About 60 per cent of those with assets of more than $1 million said a high appetite for risk had been a big influence in generating wealth, compared to 36 per cent of those with less than $1 million worth of assets.

The report is a global survey of 790 wealthy individuals published in partnership with the Economist Intelligence Unit that examines how wealthy individuals grow, preserve and pass on their wealth. The study has been developed by Barclays Wealth to understand investor behaviour around the world.  

While entrepreneurs are willing to take risks to succeed in business, they are more risk averse with their personal investments. The report shows that individuals with more than $1 million do not take higher risks with investments than those with less money.
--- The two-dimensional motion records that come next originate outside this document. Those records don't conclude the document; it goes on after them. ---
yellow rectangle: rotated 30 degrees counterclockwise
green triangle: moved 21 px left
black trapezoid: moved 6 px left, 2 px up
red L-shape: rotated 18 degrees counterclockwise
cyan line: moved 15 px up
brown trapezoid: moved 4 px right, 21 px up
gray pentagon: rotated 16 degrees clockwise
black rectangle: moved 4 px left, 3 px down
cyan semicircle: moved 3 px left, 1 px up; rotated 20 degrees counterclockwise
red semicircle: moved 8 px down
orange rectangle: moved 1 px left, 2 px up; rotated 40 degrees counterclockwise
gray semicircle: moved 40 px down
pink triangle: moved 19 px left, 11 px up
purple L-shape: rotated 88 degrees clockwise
This suggests that entrepreneurs are more willing to take risks in their own businesses, than with investments.

Wealthy investors are now able to spread risk more widely by adding different types of assets to their portfolios, according to the report.
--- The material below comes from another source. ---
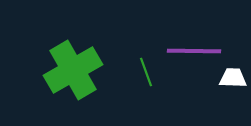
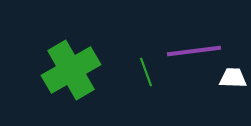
purple line: rotated 8 degrees counterclockwise
green cross: moved 2 px left
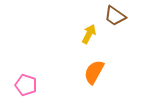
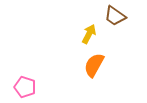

Interestingly, it reveals a trend amongst wealthy investors of an increasing appetite for financial products that help reduce volatility such as derivatives, private equity and hedge funds, particularly in the Middle East and Asia.

The findings also indicate that wealthy families are encouraging children to gain university education and have their own careers, as they aim to ensure their children strive to achieve their own success.

More than a third (34 per cent) of those questioned think it is a bad idea to leave large sums of money to their children.  Interestingly, those who have inherited their own wealth are even less likely to pass on large sums of money to their children than those who have earned their wealth.

About 41 per cent of respondents whose wealth was given agree it is a bad idea to leave large sums of money to children, compared with 33 per cent of respondents whose wealth was earned.

The report also reveals the importance of families agreeing to common  goals for passing on wealth. Passing on wealth wrapped up in family  business requires good succession planning, according to interviews with
family business experts including Grant Gordon from the Institute of  Family Business.

To ensure a business passes smoothly from one generation  to the next, families need to consider whether their children have the skills to balance the different emotional and financial needs of family members, Gordon says in the report.